Material for the task:
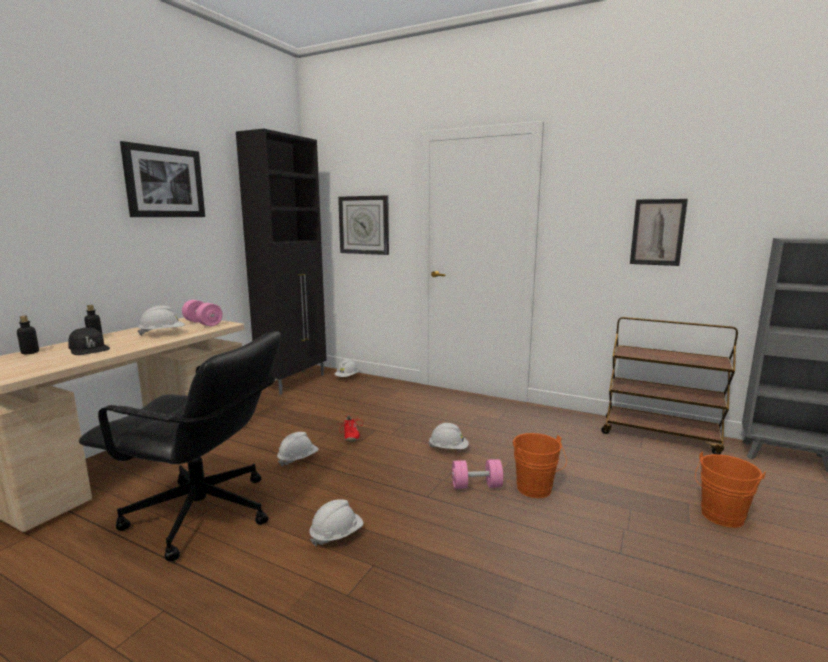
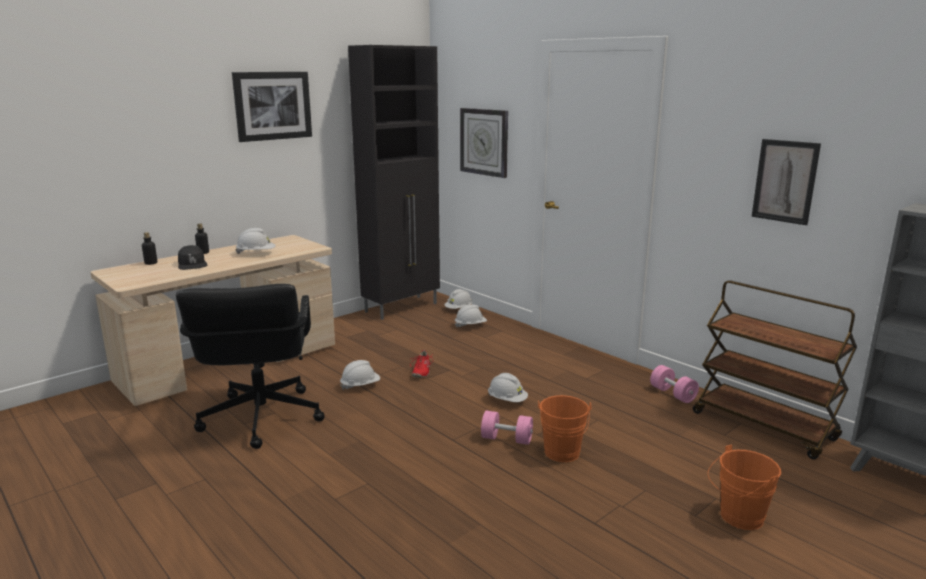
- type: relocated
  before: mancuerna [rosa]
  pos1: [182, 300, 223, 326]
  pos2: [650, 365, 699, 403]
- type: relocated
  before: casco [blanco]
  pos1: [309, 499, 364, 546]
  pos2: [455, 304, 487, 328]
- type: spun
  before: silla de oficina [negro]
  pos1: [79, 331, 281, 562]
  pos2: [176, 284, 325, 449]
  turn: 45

Exercise: Write out the whole listing above exactly; do not include the pictures.

Reply to the task:
- type: relocated
  before: mancuerna [rosa]
  pos1: [182, 300, 223, 326]
  pos2: [650, 365, 699, 403]
- type: relocated
  before: casco [blanco]
  pos1: [309, 499, 364, 546]
  pos2: [455, 304, 487, 328]
- type: spun
  before: silla de oficina [negro]
  pos1: [79, 331, 281, 562]
  pos2: [176, 284, 325, 449]
  turn: 45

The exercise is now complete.